Fear of impotence and wrinkles drive smokers to quit

smokingHere is some basic information about some of the numerous dangers of smoking:

. Scientists say that the average smoker will lose 14 years of their life because of smoking.

. Smokers are twice as likely to suffer from a heart attack in comparison to their non-smoking counterparts.

. Smoking has been proven to be directly responsible for many types of cancer including: throat, lung, kidney, bladder, stomach, liver and cervix.

. Smoking accounts for 71% of all lung cancer deaths.

Now, you’d be forgiven for thinking these reasons alone would be enough of a deterrent for smoking and perhaps persuade current smokers into quitting smoking to improve their long-term health.

New research would suggest however this isn’t the case at all and it is in fact vanity/self-preservation motivations that are the reasons behind people kicking the deadly habit into touch rather than the worry of a premature death.  Indeed, there still remains an estimated 10 million Brits who are addicted to smoking, which should not be the case when there is smoking cessation medication available such as Champix that can help them quit for good, saving potentially thousands of pounds a year and adding years onto their life.

Despite the government’s best efforts to get people to stop smoking via steep increases in cigarette taxation and increasingly more graphic warnings and images being plastered on cigarette packets, for men it is the worry of impotency and a loss of sex drive that urges them to quit smoking.  Whilst it would seem women are concerned about cigarettes accelerating the aging process and giving them wrinkles, laugh lines and dreaded ‘crow’s feet’.

Stirling University’s Brian Williams, professor of Behavioural & Health Services Research, commented on his team’s research, saying: “Eight out of ten smokers want to quit. Targeting groups with images of issues that relate directly to their own concerns can have most effect. If we know one brand has a certain market – among say women – it would allow us to design images that were tailored to that particular demographic, say on looks or fertility. It is what advertisers do as well.”

Professor Williams and colleagues scrutinised answers given from around 19,000 people who completed a UK-wide online survey about their thoughts/reactions to graphic images printed on cigarette packaging.

It was found that there were three particular images that struck a chord with respondents due to their shock factor. A neck tumour image was found to be the most powerful, with 80% admitting this had affected them. Second was diseased teeth at 77%, and diseased lungs was third most powerful, with 72% saying this had upset them.

Interestingly, researchers observed that particular images seemed to have a bigger impact on certain age and gender groups differently than others.

For instance, the study found that female smokers were considerably more affected by all three images regarding aging in comparison to male counterparts. Images related to pregnancy and children also had a bigger impact on women compared to the male smokers.

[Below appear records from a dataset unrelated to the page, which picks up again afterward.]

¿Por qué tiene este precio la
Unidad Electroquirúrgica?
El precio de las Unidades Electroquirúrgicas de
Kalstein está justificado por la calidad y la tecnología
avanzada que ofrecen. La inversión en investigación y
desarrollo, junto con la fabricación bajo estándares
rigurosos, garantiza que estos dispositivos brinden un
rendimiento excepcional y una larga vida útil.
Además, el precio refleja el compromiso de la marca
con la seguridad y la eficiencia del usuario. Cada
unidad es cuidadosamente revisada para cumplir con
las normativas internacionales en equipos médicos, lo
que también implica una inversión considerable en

The study report added: “Men were consistently more affected by the images relating to sexual performance/impotence. Images relating to heart and lung disease as a consequence of smoking were most effective amongst over-50s. Students and professionals were more affected by cosmetic issues than those who were unemployed or retired, possibly due to the impact of damage to their appearance caused by smoking. Most of the images relating to fertility, impotence and pregnancy > had a significantly greater effect on the 16-39 age group. The closer the characteristics of both the narrative and visual > forms match those of the viewer the greater the likely impact on risk representations.”

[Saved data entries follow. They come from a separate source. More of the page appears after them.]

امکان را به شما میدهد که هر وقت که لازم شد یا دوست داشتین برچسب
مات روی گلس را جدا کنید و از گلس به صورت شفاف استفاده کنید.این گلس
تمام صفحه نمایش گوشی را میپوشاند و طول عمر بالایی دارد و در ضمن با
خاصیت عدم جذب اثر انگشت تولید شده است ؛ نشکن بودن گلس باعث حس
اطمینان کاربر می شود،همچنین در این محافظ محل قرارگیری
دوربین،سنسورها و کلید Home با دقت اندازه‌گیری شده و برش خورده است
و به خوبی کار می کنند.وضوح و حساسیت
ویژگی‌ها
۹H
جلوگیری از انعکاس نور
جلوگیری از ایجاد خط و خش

The report concluded: “This suggests that, as specific images have a more persuasive effect on particular groups, it may be worth considering a targeted approach to anti-smoking messages, placing appropriate images on brands known to be purchased by young, adult and older smokers.”

Professor Williams believes that smokers may not quit with shock tactics alone. He said: “What we are missing at the moment is images and messages on cigarette packets that encourage people to take the next step; that it is possible to give up.”